═════ Supplied material ═════

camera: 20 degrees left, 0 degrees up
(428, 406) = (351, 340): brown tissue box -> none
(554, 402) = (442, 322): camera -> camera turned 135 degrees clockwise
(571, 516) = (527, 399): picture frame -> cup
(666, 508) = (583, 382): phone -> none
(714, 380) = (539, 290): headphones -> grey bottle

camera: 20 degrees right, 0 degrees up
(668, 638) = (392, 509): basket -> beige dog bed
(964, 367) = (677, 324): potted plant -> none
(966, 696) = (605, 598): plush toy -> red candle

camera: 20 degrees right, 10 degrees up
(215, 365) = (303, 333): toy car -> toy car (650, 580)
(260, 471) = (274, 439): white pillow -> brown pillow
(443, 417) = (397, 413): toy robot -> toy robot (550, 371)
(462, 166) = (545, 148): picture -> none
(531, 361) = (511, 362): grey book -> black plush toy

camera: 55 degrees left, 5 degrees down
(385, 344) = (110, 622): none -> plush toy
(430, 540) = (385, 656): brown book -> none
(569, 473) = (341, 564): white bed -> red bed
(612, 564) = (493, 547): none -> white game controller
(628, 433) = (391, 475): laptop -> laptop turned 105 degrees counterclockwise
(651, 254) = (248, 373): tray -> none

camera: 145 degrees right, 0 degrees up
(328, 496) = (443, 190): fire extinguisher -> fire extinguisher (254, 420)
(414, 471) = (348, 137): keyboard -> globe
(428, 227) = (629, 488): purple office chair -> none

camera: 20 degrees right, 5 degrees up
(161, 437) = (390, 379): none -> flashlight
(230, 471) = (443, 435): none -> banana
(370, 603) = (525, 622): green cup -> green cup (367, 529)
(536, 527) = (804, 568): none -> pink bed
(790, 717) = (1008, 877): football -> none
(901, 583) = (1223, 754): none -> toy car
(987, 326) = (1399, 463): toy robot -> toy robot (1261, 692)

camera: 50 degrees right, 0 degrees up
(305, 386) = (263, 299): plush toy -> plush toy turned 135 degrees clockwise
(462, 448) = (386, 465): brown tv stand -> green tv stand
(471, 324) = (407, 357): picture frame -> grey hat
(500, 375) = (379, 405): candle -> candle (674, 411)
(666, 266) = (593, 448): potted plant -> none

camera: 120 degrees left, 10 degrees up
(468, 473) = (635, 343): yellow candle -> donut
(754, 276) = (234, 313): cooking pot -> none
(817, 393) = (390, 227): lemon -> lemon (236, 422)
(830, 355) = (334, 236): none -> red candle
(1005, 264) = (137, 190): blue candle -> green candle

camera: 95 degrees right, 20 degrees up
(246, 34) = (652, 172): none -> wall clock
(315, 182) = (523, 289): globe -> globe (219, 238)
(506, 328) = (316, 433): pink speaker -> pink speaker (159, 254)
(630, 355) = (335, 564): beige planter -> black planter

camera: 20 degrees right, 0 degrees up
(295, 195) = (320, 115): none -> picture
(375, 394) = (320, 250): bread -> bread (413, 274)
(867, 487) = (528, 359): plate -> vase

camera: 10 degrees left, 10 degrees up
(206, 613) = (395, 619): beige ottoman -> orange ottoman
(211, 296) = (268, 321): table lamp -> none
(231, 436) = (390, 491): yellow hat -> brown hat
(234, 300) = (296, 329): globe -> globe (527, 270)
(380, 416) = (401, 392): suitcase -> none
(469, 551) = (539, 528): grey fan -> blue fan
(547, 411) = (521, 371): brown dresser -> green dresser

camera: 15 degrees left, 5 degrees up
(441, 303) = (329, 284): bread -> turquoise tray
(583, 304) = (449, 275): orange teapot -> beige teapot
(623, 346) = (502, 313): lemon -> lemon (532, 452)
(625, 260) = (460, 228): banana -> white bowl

═════

=== Work task ===
Could you retype exactly the lines from the first one of the records through the line containing "(468, 473) = (635, 343): yellow", both included, and nothing more?

=== Response to this task ===
camera: 20 degrees left, 0 degrees up
(428, 406) = (351, 340): brown tissue box -> none
(554, 402) = (442, 322): camera -> camera turned 135 degrees clockwise
(571, 516) = (527, 399): picture frame -> cup
(666, 508) = (583, 382): phone -> none
(714, 380) = (539, 290): headphones -> grey bottle

camera: 20 degrees right, 0 degrees up
(668, 638) = (392, 509): basket -> beige dog bed
(964, 367) = (677, 324): potted plant -> none
(966, 696) = (605, 598): plush toy -> red candle

camera: 20 degrees right, 10 degrees up
(215, 365) = (303, 333): toy car -> toy car (650, 580)
(260, 471) = (274, 439): white pillow -> brown pillow
(443, 417) = (397, 413): toy robot -> toy robot (550, 371)
(462, 166) = (545, 148): picture -> none
(531, 361) = (511, 362): grey book -> black plush toy

camera: 55 degrees left, 5 degrees down
(385, 344) = (110, 622): none -> plush toy
(430, 540) = (385, 656): brown book -> none
(569, 473) = (341, 564): white bed -> red bed
(612, 564) = (493, 547): none -> white game controller
(628, 433) = (391, 475): laptop -> laptop turned 105 degrees counterclockwise
(651, 254) = (248, 373): tray -> none

camera: 145 degrees right, 0 degrees up
(328, 496) = (443, 190): fire extinguisher -> fire extinguisher (254, 420)
(414, 471) = (348, 137): keyboard -> globe
(428, 227) = (629, 488): purple office chair -> none

camera: 20 degrees right, 5 degrees up
(161, 437) = (390, 379): none -> flashlight
(230, 471) = (443, 435): none -> banana
(370, 603) = (525, 622): green cup -> green cup (367, 529)
(536, 527) = (804, 568): none -> pink bed
(790, 717) = (1008, 877): football -> none
(901, 583) = (1223, 754): none -> toy car
(987, 326) = (1399, 463): toy robot -> toy robot (1261, 692)

camera: 50 degrees right, 0 degrees up
(305, 386) = (263, 299): plush toy -> plush toy turned 135 degrees clockwise
(462, 448) = (386, 465): brown tv stand -> green tv stand
(471, 324) = (407, 357): picture frame -> grey hat
(500, 375) = (379, 405): candle -> candle (674, 411)
(666, 266) = (593, 448): potted plant -> none

camera: 120 degrees left, 10 degrees up
(468, 473) = (635, 343): yellow candle -> donut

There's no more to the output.